The letter of the Second Amendment has long been rendered meaningless, both from lack of a militia and from restrictions on military-grade weaponry. The spirit of the Second Amendment is about protection – “the security of a free State.” While, as addressed above, no personal level of armaments can do much of anything against a national military, the word security can still apply to our local needs: families, neighborhoods, etc.

By all means, let’s keep access to guns that fit the needs to provide personal security. Assault rifles are not part of that category. The goal of the Second Amendment is defense, not attack, both on a personal level and on the level of protecting the nation from tyranny. The presence of these military-grade weapons in our nation are actively undermining our security, costing lives of so many innocent people.

When police respond to a shooting and stop the perpetrator in less than 60 seconds, and still we have nine deaths and nearly 30 more injuries, we can’t pretend to call that security. If that shooter had instead had a traditional handgun, he would not have been able to get nearly as many shots off, and they would have inflicted far less damage.

We have many issues in our society that contribute to violence, but the simple fact is we have a massively higher rate of gun violence than other advanced countries who have similar gun ownership levels but restrict the types of guns available. We should not simply focus on one contributor: we should also devote resources to better mental health care and destigmatizing mental health treatment in our country; we should unabashedly condemn all forms of hate not just in one speech but in ongoing words and conduct from the leader of our country down; we should seek to love the people around us in ways that create a more hopeful and positive community.

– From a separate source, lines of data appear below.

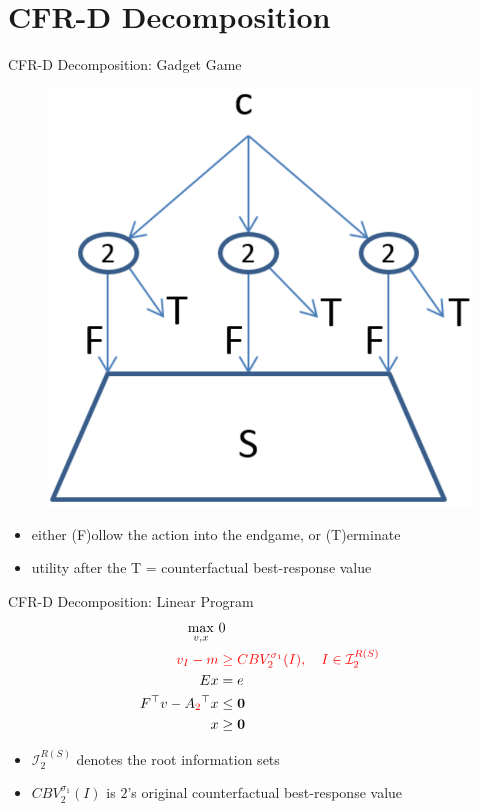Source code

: \documentclass{beamer}
\theoremstyle{definition}
\newcommand{\vect}[1]{\boldsymbol{#1}}
\newcommand{\I}{\mathcal{I}}
\begin{document}
  \section{CFR-D Decomposition}
  {
    \begin{frame}{CFR-D Decomposition: Gadget Game}
      \begin{figure}[H]
        \centering
        \includegraphics[width=.4\textwidth]{../img/re-solving-game-gadget.png}
      \end{figure}
      \pause

      \begin{itemize}[<+- | alert@+>]
        \item either (F)ollow the action into the endgame, or (T)erminate
        \item utility after the T = counterfactual best-response value
      \end{itemize}
    \end{frame}

    \begin{frame}{CFR-D Decomposition: Linear Program}
      \begin{equation*}
        \label{lp:cfr-d}
        \begin{split}
          \max_{v, x}\ &0 \\
          \color{red}
          v_I - m &
          \color{red}
          \ge CBV_2^{\sigma_1}(I), \quad I \in \I_2^{R(S)}\\ 
          Ex &= e \\
          F^\top v - A_{\color{red}2}^\top x &\le \vect{0} \\
          x &\ge \vect{0}
        \end{split}
      \end{equation*}
      \pause

      \begin{itemize}[<+- | alert@+>]
        \item $\I_2^{R(S)}$ denotes the root information sets 
        \item $CBV_2^{\sigma_1}(I)$ is $2$'s original counterfactual best-response value
      \end{itemize}
    \end{frame}
  }
\end{document}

But yes, we need to restrict access to weapons that were never meant for personal use and cannot be seriously considered as tools for hunting or defense. Further, we need to conduct background checks to make sure we’re not giving weapons used to kill people to those who have shown demonstrated violent tendencies. As I’ve discussed above, these steps would not go against the letter of the Second Amendment any more than previous restrictions have, and it would actually support the spirit of the amendment.

After the horrific attacks of 9/11, we instituted overwhelming changes to regulations on air travel, security at public buildings, and more. We didn’t hide behind the claim that we can’t legislate evil; we did what we could to make it harder for evil to succeed on the same scale again. We have the same opportunity – and obligation – now.

We can do better. All of the innocent lives lost to violence perpetrated using military-grade weapons of war demand it.